Trecho do texto →
Taiadablog: Comandante Niltinho: A Pista !!!

terça-feira, 7 de junho de 2011

Comandante Niltinho: A Pista !!!

Eu não saberia dizer até onde vai à loucura de um piloto, na Amazônia , para ganhar dinheiro!
Eu já tinha consciência que nunca iria obter aquilo que vim procurar em Tucumã, isto é, um pedaço de terra, para que pudesse me tornar um fazendeiro, fazendo Taxi Aéreo! Já sentia  que um avião,  seria o mesmo que um caminhão, só daria para comer,e sobraria muito pouco para sua manutenção! Portanto toda oportunidade que aparecia para voar, lá estava eu, para o que  desse e viesse! E foi assim que esta historia começou!
Estava sentado na mesa de um bar na Vila Canópolis, em companhia de meu amigo Raimundo Bala, quando apareceu um garimpeiro ,de nome Jurandir, que havia encontrado muito ouro na terra dos índios Caiapós!
Sentou na nossa mesa, e começou a contar as história mais fantásticas que eu já tinha ouvido por aquelas paragens! Disse-nos  que havia feito muito ouro em seu garimpo, checando até mesmo a  comprar um avião.
Até que um dia apareceram os índios, e aí a coisa ficou preta, para não morrer teve que abandonar tudo e acabou sobrando uma pista que havia feito a margem direita do rio Iriri, que no momento estava abandonada, logo abaixo da divisa dos índios Caiapós. E como agora estava blefado, quase morto, só restava vende-la!

Como nunca vi meu amigo Raimundo recusar uma boa proposta, ainda mais que havíamos acabado de fazer uma venda de uma área junto com Levino, (o cabra que nos vendeu tinha acabado de matar um na Vila Canopólis e teve que dar  no pé) e portanto íamos receber uma boa grana.
“ - Quanto você quer na pista, homem? Já fui logo perguntando
- No estado em que ela está, entrego por vinte mil!
- É muito cara, foi logo dizendo meu ”sócio”, e daí em diante ele tomou a dianteira no negocio eu só fiquei observando.
- O que você tem lá?
- Um rancho, que talvez tenha que trocar as palhas, vários pés de frutas, e os direitos de uns mil alqueires de terra, mais ou menos, pois não tenho a consciência que exista alguém por perto.”
Aquilo fez brilhar os olhinhos de meu sócio, já imaginei o que  estaria pensando naquele momento: Terra, era isto que nos fascinava, aquele sonho de produzir, criar, de se tornar um fazendeiro, estava enraizado em todos nós, afinal, para quê ? O que este mundo de gente veio fazer no Pará, senão pelas suas terras?
Pergunto-me, se foi só por este motivo que a região do Iriri estava se transformando numa das regiões mais prósperas do Pará, Com a aquela calma peculiar meu amigo disse:
“- Está bem, qual o prazo que você nos dá?

Instrução da tarefa A → No trecho sobre a pista, em que margem e de qual rio Jurandir havia feito a pista?
Instrução da tarefa B → Dê sequência ao relato sobre a compra da pista no rio Iriri, começando logo depois da última fala do trecho.
Os dados abaixo provêm de outra fonte, sem relação com o trecho.

Dados apresentados →
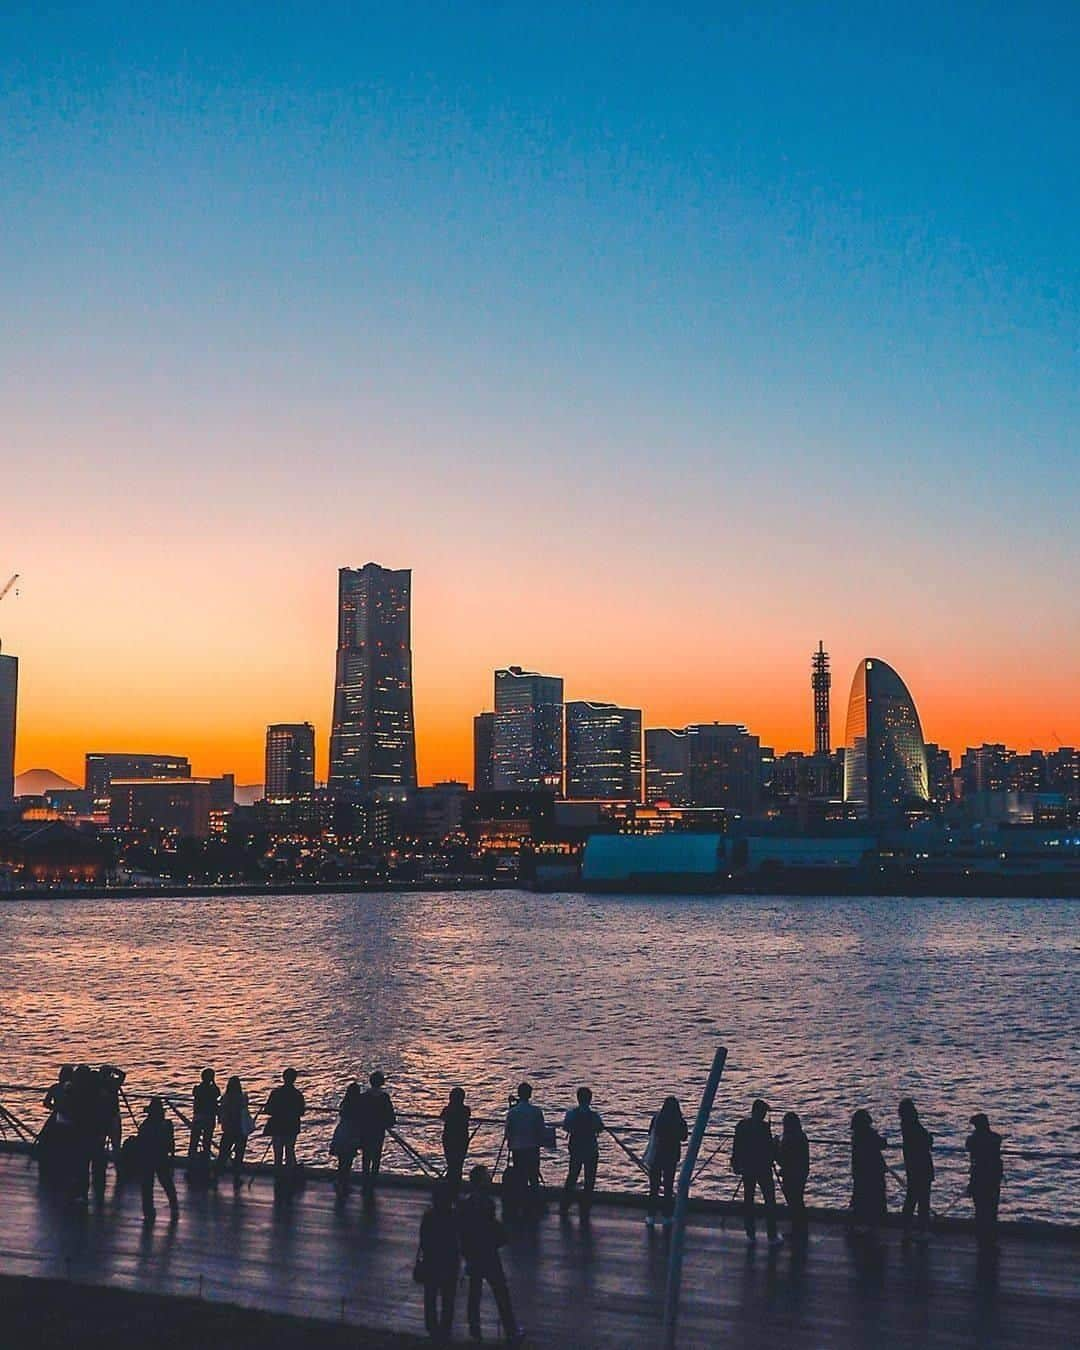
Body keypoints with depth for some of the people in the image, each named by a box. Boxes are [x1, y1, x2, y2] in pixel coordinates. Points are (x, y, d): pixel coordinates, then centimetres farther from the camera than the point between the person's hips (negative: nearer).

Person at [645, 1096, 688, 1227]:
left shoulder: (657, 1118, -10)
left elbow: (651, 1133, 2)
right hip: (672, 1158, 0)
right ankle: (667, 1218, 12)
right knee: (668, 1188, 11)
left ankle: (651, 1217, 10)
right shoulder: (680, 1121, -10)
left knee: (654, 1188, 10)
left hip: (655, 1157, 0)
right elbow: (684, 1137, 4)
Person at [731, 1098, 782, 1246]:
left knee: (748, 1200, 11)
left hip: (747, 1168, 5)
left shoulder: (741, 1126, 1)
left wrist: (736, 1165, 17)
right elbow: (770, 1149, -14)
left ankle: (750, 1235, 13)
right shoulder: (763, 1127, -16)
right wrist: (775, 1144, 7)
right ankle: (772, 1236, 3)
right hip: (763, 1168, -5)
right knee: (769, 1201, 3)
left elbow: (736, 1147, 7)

==

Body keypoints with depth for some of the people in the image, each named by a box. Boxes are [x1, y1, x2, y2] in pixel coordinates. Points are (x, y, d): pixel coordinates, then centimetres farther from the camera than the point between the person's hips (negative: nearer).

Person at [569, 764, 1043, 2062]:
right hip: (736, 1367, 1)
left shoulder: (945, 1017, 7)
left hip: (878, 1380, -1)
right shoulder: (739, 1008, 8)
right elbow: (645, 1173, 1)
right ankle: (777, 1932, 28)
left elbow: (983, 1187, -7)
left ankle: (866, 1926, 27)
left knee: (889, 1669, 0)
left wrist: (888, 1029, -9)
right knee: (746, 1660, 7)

Espaço de resposta A → Na margem direita do rio Iriri.

Espaço de resposta B →
- Sessenta dias, está bom?
- Está!” respondeu meu amigo.
E assim, de uma hora para outra, nos tornamos proprietários de uma posse com uma pista, e fiquei curioso para saber como estava, pois geralmente eram cavernosas, cheia de ondulações e curtas. E mais tarde vi que ela não escapava à regra.
Foi Lá que meu amigo e piloto Manga, para não sair da pista, deu um cavalo de pau, justamente em cima de uma pedra que havia no final da pista, e foi aquela lenha! Pudera, disse, uma vez medi e deu apenas 380 passos dos meus! Acabou ficando por lá por uns três dias até que um colega foi resgatá-lo. Parecia que nosso colega não era lá muito querido!
Retornando a São Felix, Raimundo Bala se incumbiu de esparramar a grande notícia, porém com um pequeno acréscimo, eram cinco mil alqueires, ao invés de mil!
Ah, meus amigos, vocês não sabem a confusão que aconteceu: aquela região já estava toda dividida, cada um dizendo que tinha mais terra que os outros, só que ninguém havia feito picada, era só no grito! Quem gritava mais alto, levava mais! E aí a coisa ferveu, ameaça de morte era o mais que eu ouvia!
Raimundo Bala não amarelou nem um pouquinho, pelo contrario, mandou recado que nós não íamos abrir. Um dia conversando com meu amigo Ditão, vendo que aquilo ia dar merda, ele me disse:
“ - Vou marcar um encontro com todos os donos de terras por lá, e vamos para São Felix na segunda, para colocar um ponto final nisto, senão vocês vão acabar se matando!”
E foi aí, é que vi o quanto foi oportuna aquela intervenção!
Partimos cedo e o encontro foi no meu apartamento. Como não tinha cadeira para tanta gente, Ditão  sentou-se no chão, acendeu um cigarro de palha, e foi logo dizendo:
“ - Vamos acabar com estas ameaças, porque na realidade ninguém sabe qual o tamanho da área! Sei que ela tem uns 50.000mil alqueires, e para que brigar-mos uns com os outros, se  juntos, podemos ser donos de toda a área?
É só nos unirmos e a coisa fica mais fácil para todos, um protege o outro, e unidos, seremos imbatíveis, e ninguém poderá tirá-la de nós! [mais tarde, o grupo de Redenção, Moisés e companhia ltda., tomaram 20.000 alqueires, e nada foi suficiente para impedi-los) vocês não acham?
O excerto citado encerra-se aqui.